How Does This Figure in Our Strategic Plans?

Our institution is basically a California school (~82% UG, ~83% G). Four other states send us a over 9 undergrads but all the rest are single digits. By contrast Berkeley and UCLA have over 20% out of state.

On the one hand, that suggests that we are more of a California state school (or less of a national school) than are some state institutions. On the other hand, it’s good for our bottom line if California students’ places at UCs are taken by out of state students.

But now that will change.

According to the UC Newsroom: “The University of California will significantly boost enrollment of California freshman and transfer students next year.

The UC Board of Regents today (Nov. 19) approved a budget plan to enroll an additional 10,000 California undergraduates over the next three years, including 5,000 freshman and transfer students in 2016-17. 

Under the plan, all nine UC campuses that educate undergraduates will enroll more California students.

Insofar as our business model includes picking up qualified students who do not get into Berkeley but want to study in the Bay Area, this good news for California’s students might be disconcerting news for us.  Five thousand students over 10 campuses might mean only 500 at UCB and only half of them women. But say 1 in 20 of them would have considered Mills: that’s maybe a quarter million in net revenue.

There might be a glimmer of a bright side: the plan also includes adding up to 600 more graduate students to the system – if we can be a producer of same, options for our alumnae increase.

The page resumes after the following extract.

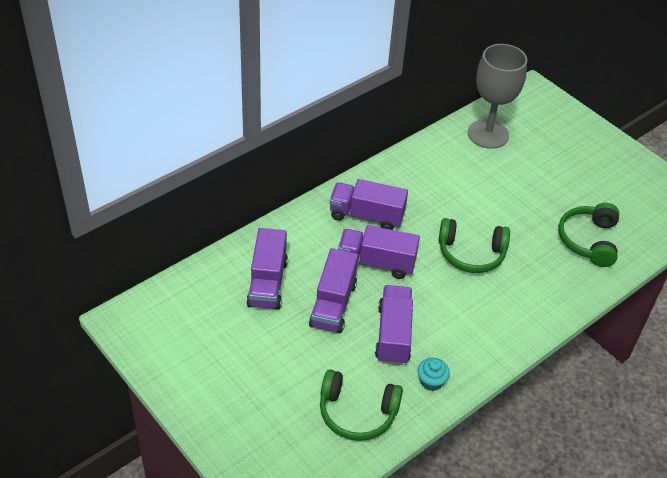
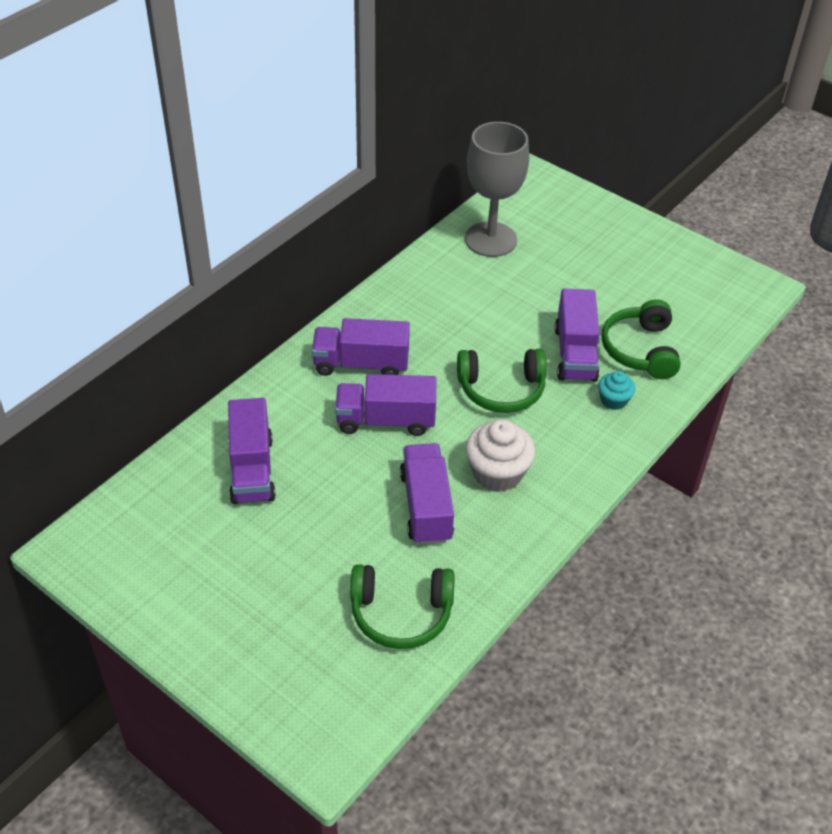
camera: 10 degrees left, 0 degrees up
(333, 304) = (342, 482): purple truck -> purple truck (575, 353)
(431, 381) = (486, 556): turquoise cupcake -> turquoise cupcake (613, 400)
(454, 318) = (497, 473): none -> white cupcake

It’s a safe guess this won’t compete with our graduate programs since most of ours are probably not in the high undergraduate demand column.

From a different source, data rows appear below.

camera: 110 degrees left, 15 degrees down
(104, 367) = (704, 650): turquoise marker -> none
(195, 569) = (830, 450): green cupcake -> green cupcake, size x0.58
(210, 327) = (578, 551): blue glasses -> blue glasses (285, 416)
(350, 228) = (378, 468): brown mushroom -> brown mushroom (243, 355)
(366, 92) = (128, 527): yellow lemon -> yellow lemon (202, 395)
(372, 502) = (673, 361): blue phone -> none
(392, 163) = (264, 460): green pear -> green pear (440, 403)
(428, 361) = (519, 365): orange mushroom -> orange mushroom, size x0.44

The absence of things like this (that is, external policy changes that can have outsized impact on what we are doing – the “free” community college initiative, for example) on our radar screen suggest (confirm) a dangerously parochial perspective and do not bode well for future success.

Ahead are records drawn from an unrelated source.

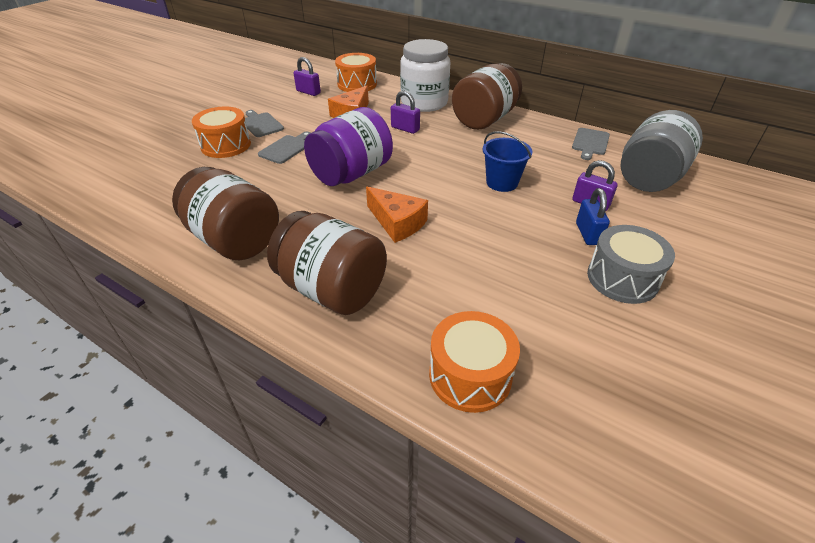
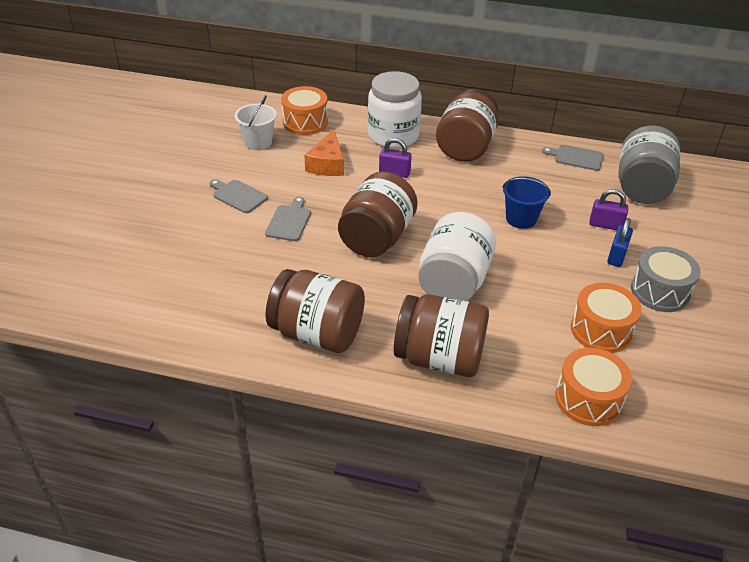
camera: 20 degrees left, 0 degrees up
(226, 145) = (221, 230): orange drum -> orange drum (601, 330)
(308, 92) = (258, 142): purple padlock -> white bucket
(351, 174) = (376, 238): purple jar -> brown jar
(397, 223) = (453, 281): orange cheese -> white jar
(588, 234) = (616, 256): blue padlock -> blue padlock turned 45 degrees clockwise
(590, 143) = (576, 157): grey cutting board -> grey cutting board turned 105 degrees clockwise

Do Faculty Matter? Effects of Faculty Participation in University Decisions

This paper models the effects of faculty participation in university decision making.  Its findings suggest that by affecting academic quality, faculty participation provides a net benefit to the institution compared to scenarios in which faculty are excluded from decision making.   

The model’s assumptions about institutional quality and how enrollment depends on it strike me as too simple even if a good starting point and I’m not enough of a modeler to assess the quality of the model, but it is nice to see the question framed formally.  The benefits of clear thinking may outweigh shortcomings. It might be more of a conversation starter than exhortations based on things like representation or the right of participation.